Extracted entries section start

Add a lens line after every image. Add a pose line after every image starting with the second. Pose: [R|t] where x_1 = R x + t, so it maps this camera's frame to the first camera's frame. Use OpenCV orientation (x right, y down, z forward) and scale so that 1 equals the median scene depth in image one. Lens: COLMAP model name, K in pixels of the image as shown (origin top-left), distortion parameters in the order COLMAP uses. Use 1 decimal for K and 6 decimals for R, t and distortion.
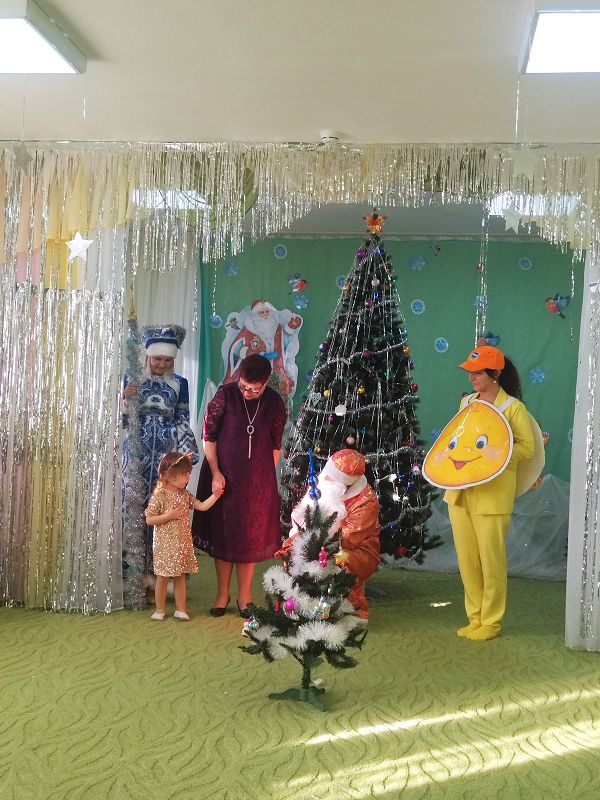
lens RADIAL K [[951.6, 0, 303.9], [0, 951.6, 402.0], [0, 0, 1]] dist [0.195409, -0.032839]
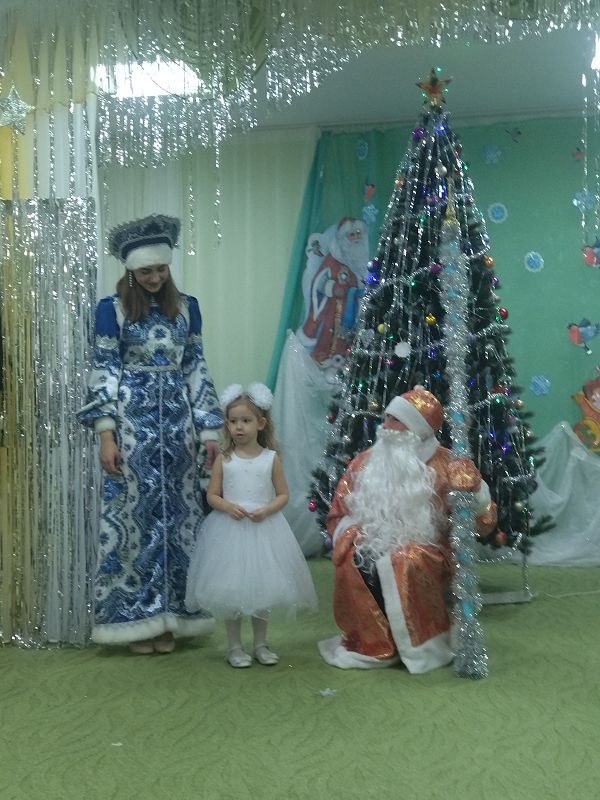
lens RADIAL K [[1104.3, 0, 297.5], [0, 1104.3, 396.5], [0, 0, 1]] dist [0.118492, -0.102309]
pose [[0.997289, -0.061696, -0.040112, -0.009691], [0.061956, 0.998065, 0.005275, 0.033986], [0.039709, -0.007746, 0.999181, 0.156210]]
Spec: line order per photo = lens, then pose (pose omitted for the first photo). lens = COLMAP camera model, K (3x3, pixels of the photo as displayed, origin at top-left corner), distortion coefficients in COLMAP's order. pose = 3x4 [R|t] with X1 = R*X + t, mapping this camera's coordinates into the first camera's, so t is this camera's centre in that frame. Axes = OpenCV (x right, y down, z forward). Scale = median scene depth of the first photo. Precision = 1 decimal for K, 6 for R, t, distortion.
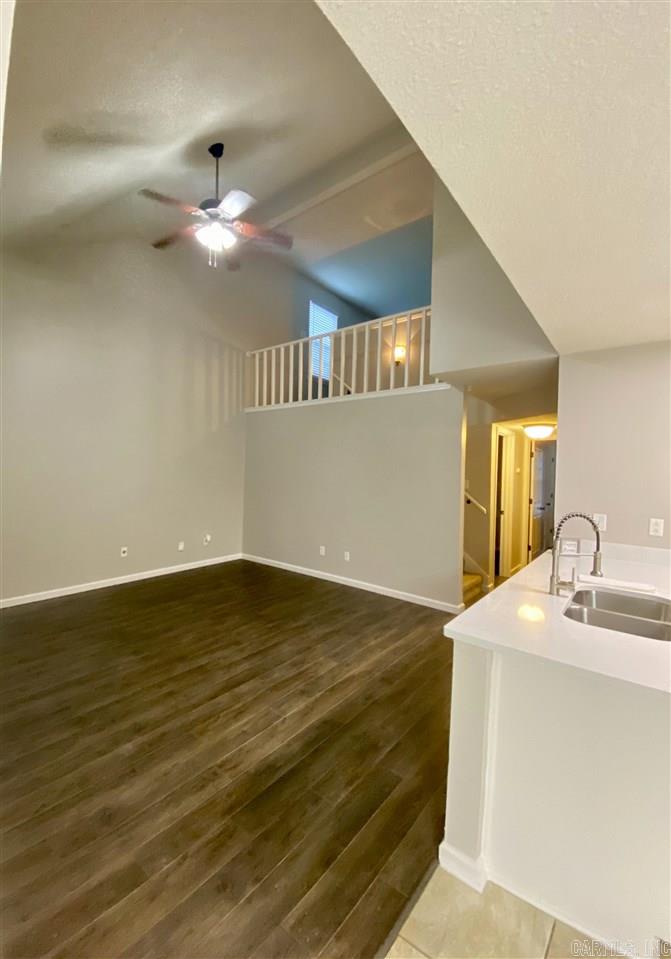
lens RADIAL K [[399.2, 0, 314.9], [0, 399.2, 471.8], [0, 0, 1]] dist [0.026945, -0.021904]
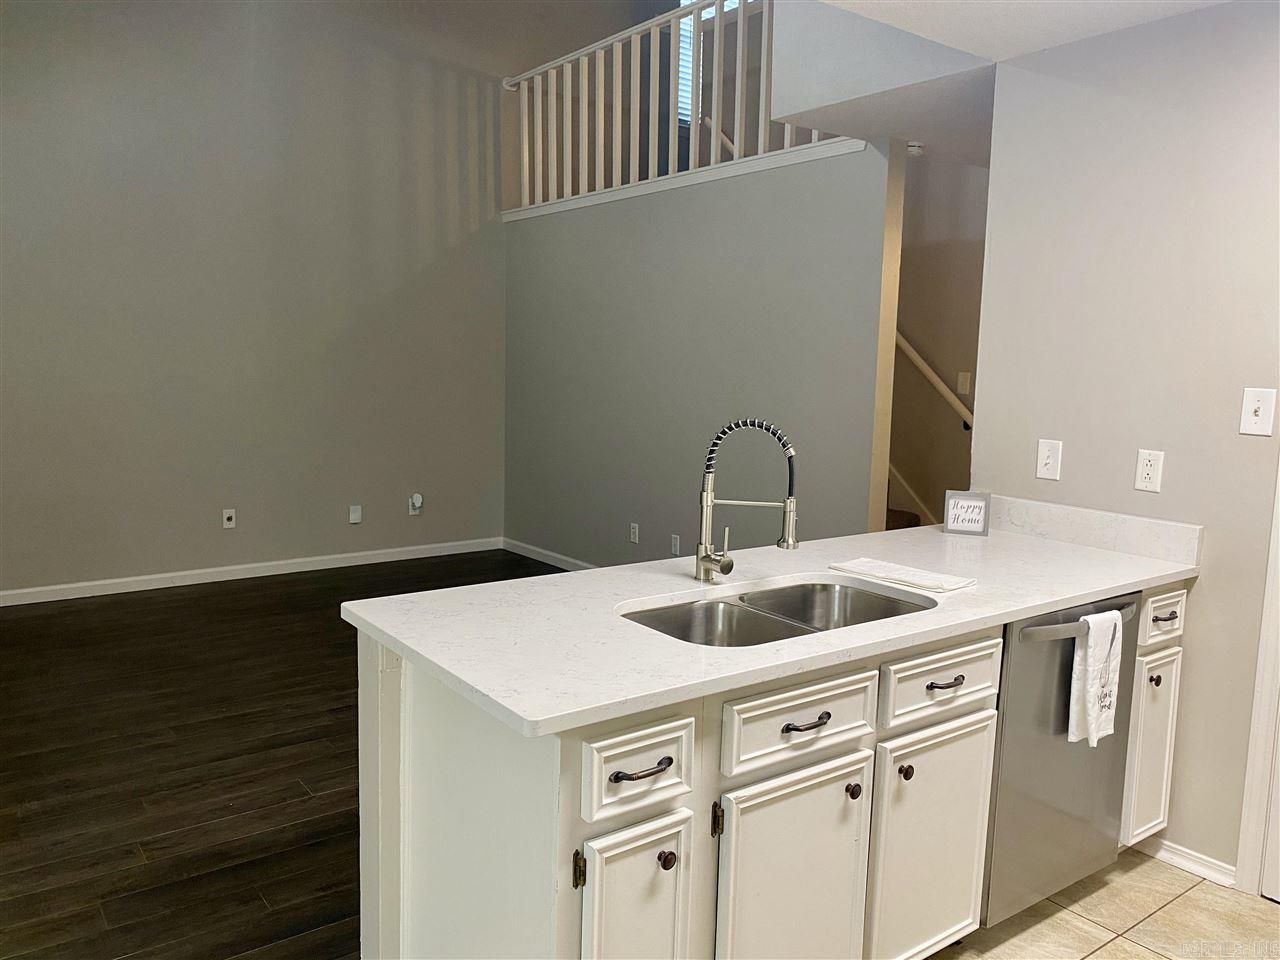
lens RADIAL K [[984.3, 0, 597.4], [0, 984.3, 457.5], [0, 0, 1]] dist [0.041744, -0.007252]
pose [[0.968036, 0.007439, -0.250700, 0.531466], [0.017245, 0.995221, 0.096118, 0.022009], [0.250217, -0.097369, 0.963281, -0.136079]]
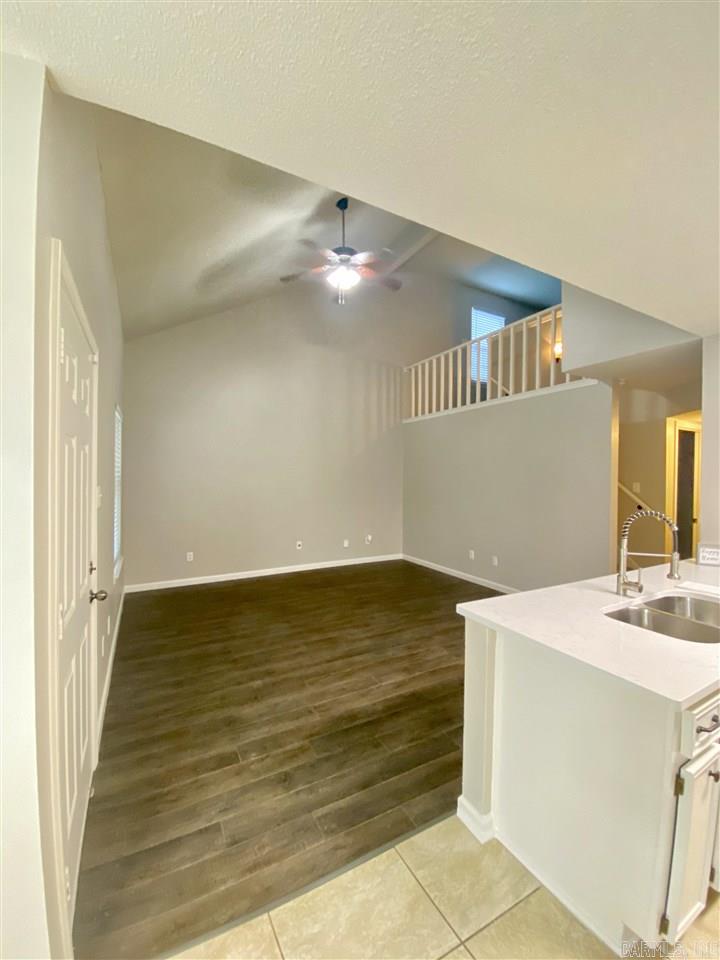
lens RADIAL K [[389.7, 0, 362.9], [0, 389.7, 478.9], [0, 0, 1]] dist [0.029668, -0.022374]
pose [[0.936021, -0.018153, -0.351475, 0.240508], [0.017412, 0.999835, -0.005270, 0.013704], [0.351513, -0.001187, 0.936182, -0.072261]]
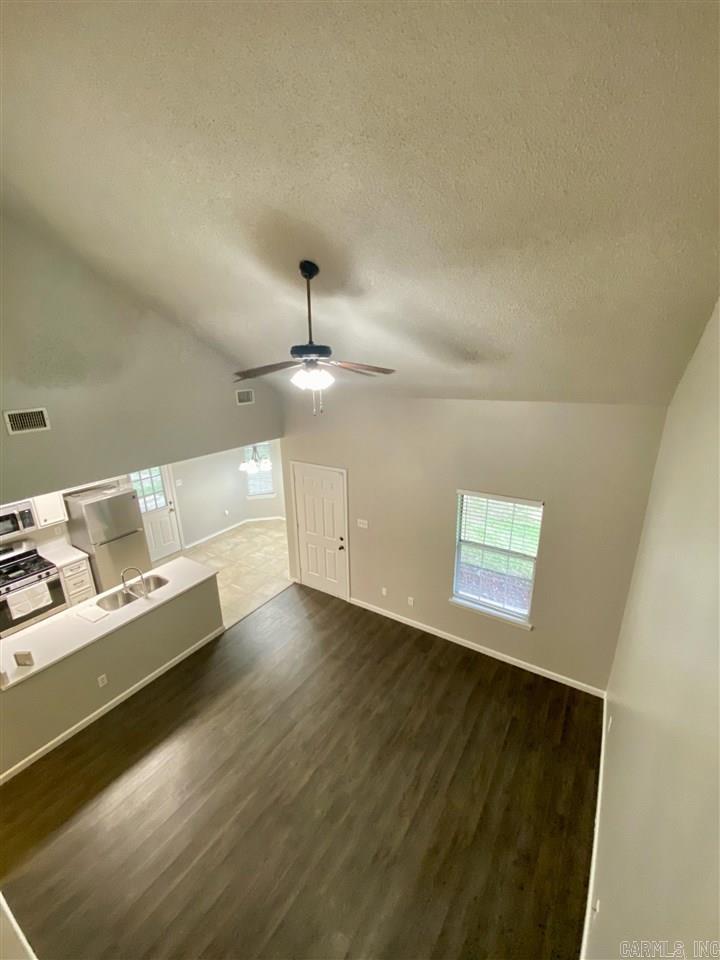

Extracted entries section end

# [Assignment]
Hand back the data above exactly, with no images.

# [Answer to this exercise]
Add a lens line after every image. Add a pose line after every image starting with the second. Pose: [R|t] where x_1 = R x + t, so it maps this camera's frame to the first camera's frame. Use OpenCV orientation (x right, y down, z forward) and scale so that 1 equals the median scene depth in image one. Lens: COLMAP model name, K in pixels of the image as shown (origin top-left), distortion parameters in the order COLMAP uses. Use 1 decimal for K and 6 decimals for R, t and distortion.
lens RADIAL K [[951.6, 0, 303.9], [0, 951.6, 402.0], [0, 0, 1]] dist [0.195409, -0.032839]
lens RADIAL K [[1104.3, 0, 297.5], [0, 1104.3, 396.5], [0, 0, 1]] dist [0.118492, -0.102309]
pose [[0.997289, -0.061696, -0.040112, -0.009691], [0.061956, 0.998065, 0.005275, 0.033986], [0.039709, -0.007746, 0.999181, 0.156210]]
Spec: line order per photo = lens, then pose (pose omitted for the first photo). lens = COLMAP camera model, K (3x3, pixels of the photo as displayed, origin at top-left corner), distortion coefficients in COLMAP's order. pose = 3x4 [R|t] with X1 = R*X + t, mapping this camera's coordinates into the first camera's, so t is this camera's centre in that frame. Axes = OpenCV (x right, y down, z forward). Scale = median scene depth of the first photo. Precision = 1 decimal for K, 6 for R, t, distortion.
lens RADIAL K [[399.2, 0, 314.9], [0, 399.2, 471.8], [0, 0, 1]] dist [0.026945, -0.021904]
lens RADIAL K [[984.3, 0, 597.4], [0, 984.3, 457.5], [0, 0, 1]] dist [0.041744, -0.007252]
pose [[0.968036, 0.007439, -0.250700, 0.531466], [0.017245, 0.995221, 0.096118, 0.022009], [0.250217, -0.097369, 0.963281, -0.136079]]
lens RADIAL K [[389.7, 0, 362.9], [0, 389.7, 478.9], [0, 0, 1]] dist [0.029668, -0.022374]
pose [[0.936021, -0.018153, -0.351475, 0.240508], [0.017412, 0.999835, -0.005270, 0.013704], [0.351513, -0.001187, 0.936182, -0.072261]]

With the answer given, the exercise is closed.